Taman Baca Masyarakat (TBM) di Kota Surabaya didirikan oleh Pemerintah Kota sebagai upaya membangun literate environment. Dengan didirikannya TBM di tengah-tengah masyarakat diharapkan masyarakat memiliki akses yang mudah terhadap sumber bacaan. Dengan demikian tujuan untuk meningkatkan literasi masyarakat dapat segera terwujud dan upaya meningkatkan indeks literasi nasional dapat meningkat. Selain berfungsi sebagai layaknya perpustakaan umum, TBM menjadi tempat belajar dan bermain anak-anak sepulang mereka dari sekolah.

Diperlukan ketrampilan dan kemampuan yang memadai bagi seorang petugas TBM untuk dapat memberikan pelayanan bagi masyarakat.
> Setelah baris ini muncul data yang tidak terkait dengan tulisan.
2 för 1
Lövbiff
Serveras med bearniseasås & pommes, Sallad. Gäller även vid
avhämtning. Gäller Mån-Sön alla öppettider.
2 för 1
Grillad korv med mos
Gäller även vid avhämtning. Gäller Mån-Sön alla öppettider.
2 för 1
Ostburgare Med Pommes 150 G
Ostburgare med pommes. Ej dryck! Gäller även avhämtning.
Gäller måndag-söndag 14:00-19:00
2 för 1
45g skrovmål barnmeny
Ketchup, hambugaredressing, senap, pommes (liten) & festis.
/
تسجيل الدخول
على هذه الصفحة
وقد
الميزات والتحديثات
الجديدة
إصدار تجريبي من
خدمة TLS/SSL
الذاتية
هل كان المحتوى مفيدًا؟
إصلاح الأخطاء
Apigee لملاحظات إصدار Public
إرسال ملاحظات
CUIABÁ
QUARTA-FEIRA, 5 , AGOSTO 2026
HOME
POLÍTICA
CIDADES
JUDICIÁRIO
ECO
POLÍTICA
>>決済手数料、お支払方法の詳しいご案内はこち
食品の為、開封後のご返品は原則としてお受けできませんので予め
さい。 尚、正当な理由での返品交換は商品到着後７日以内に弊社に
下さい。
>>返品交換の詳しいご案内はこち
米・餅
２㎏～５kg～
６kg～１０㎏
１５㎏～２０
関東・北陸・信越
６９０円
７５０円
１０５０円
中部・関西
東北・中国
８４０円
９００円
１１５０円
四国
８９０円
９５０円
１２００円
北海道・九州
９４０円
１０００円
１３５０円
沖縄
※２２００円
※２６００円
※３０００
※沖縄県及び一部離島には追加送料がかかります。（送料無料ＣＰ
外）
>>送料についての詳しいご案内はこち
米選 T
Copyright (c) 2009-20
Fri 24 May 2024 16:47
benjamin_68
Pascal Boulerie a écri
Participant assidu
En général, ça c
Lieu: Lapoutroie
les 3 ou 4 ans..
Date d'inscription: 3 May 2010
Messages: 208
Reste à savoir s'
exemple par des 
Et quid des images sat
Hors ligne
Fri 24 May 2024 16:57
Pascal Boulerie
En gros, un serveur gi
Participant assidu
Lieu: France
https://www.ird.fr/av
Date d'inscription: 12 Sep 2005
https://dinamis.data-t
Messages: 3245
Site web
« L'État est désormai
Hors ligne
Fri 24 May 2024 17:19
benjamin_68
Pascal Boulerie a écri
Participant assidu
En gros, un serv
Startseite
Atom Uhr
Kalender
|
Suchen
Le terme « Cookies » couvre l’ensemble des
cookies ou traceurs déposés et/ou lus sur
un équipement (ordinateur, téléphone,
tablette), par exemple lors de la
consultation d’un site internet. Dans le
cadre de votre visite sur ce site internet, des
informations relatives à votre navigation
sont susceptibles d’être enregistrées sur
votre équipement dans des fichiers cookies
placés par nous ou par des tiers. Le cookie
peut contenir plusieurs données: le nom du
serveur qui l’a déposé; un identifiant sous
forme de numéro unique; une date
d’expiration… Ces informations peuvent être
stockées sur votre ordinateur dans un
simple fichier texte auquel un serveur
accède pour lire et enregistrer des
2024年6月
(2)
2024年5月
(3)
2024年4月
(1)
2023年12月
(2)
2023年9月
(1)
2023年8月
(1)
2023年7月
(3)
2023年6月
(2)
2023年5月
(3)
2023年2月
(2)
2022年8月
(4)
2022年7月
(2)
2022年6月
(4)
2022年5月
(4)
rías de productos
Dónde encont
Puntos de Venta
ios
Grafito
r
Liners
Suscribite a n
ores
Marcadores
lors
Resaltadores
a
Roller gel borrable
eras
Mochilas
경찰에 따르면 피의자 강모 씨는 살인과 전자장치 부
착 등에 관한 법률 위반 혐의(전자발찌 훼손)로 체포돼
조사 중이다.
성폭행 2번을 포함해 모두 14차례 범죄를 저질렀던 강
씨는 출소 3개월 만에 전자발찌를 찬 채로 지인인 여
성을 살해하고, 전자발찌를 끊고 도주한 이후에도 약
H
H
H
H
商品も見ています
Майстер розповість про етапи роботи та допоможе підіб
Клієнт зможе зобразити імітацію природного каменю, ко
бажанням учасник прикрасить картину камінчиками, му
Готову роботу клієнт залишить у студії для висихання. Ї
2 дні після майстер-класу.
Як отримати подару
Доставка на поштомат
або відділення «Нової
Petugas TBM yang direkrut oleh pemerintah Kota Surabaya dengan tugas pokok yang meliputi tugas administrasi, kepustakaan, dan tugas pengajaran. Multi tugas ini membutuhkan latar belakang pendidikan dan pengalaman yang mumpuni, akan tetapi kenyataan menunjukkan bahwa hanya 33.3% petugas TBM memiliki latar belakang pendidikan yang sesui dengan diskripsi tugas tersebut. Mengingat peran penting petugas TBM untuk menyukseskan program literasi maka diperlukan upaya untuk meningkatkan kemampuan pedagogy petugas sehingga kebutuhan literasi masyarakat dapat terlayani dengan baik.